### Exercise material
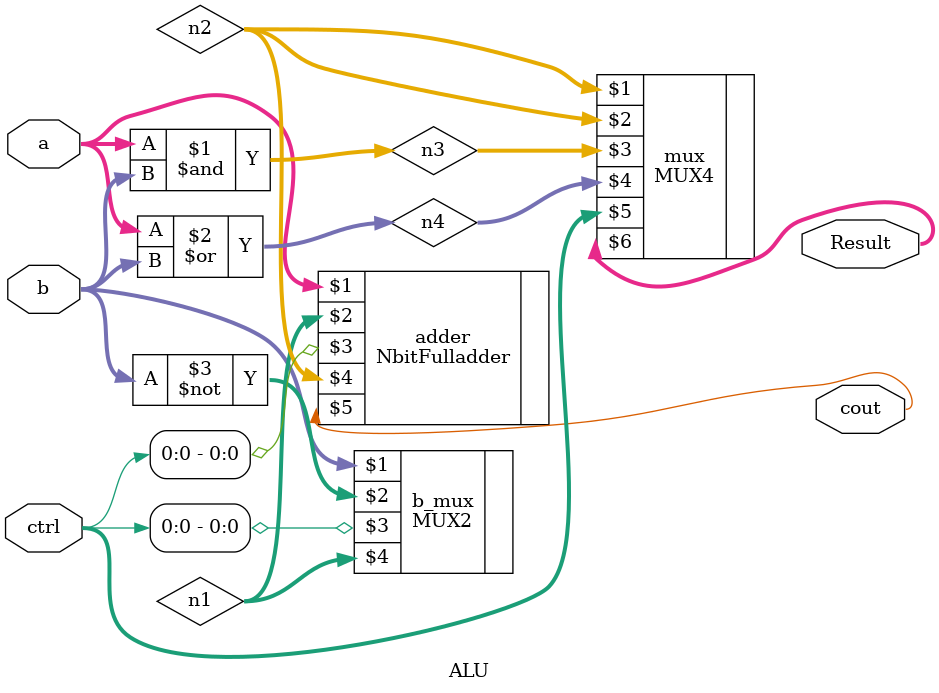
<source format=sv>
`timescale 1ns / 1ps


module ALU(
    input logic [7:0] a,b,
    input logic [1:0] ctrl,
    output logic cout,
    output [7:0] Result
    );
    
    logic [7:0] n3,n4;
    wire[7:0] n1,n2;
    
    assign n3 = a&b;
    assign n4 = a|b;
    
    MUX2 b_mux(b,~b,ctrl[0],n1);
    
    NbitFulladder adder(a,n1,ctrl[0],n2,cout);
   
    MUX4 mux (n2,n2,n3,n4,ctrl,Result);  
        
      
endmodule

</source>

### Activity
Leave the pictures out, then print every entry exactly as it reads.

### Answer section
<source format=sv>
`timescale 1ns / 1ps


module ALU(
    input logic [7:0] a,b,
    input logic [1:0] ctrl,
    output logic cout,
    output [7:0] Result
    );
    
    logic [7:0] n3,n4;
    wire[7:0] n1,n2;
    
    assign n3 = a&b;
    assign n4 = a|b;
    
    MUX2 b_mux(b,~b,ctrl[0],n1);
    
    NbitFulladder adder(a,n1,ctrl[0],n2,cout);
   
    MUX4 mux (n2,n2,n3,n4,ctrl,Result);  
        
      
endmodule

</source>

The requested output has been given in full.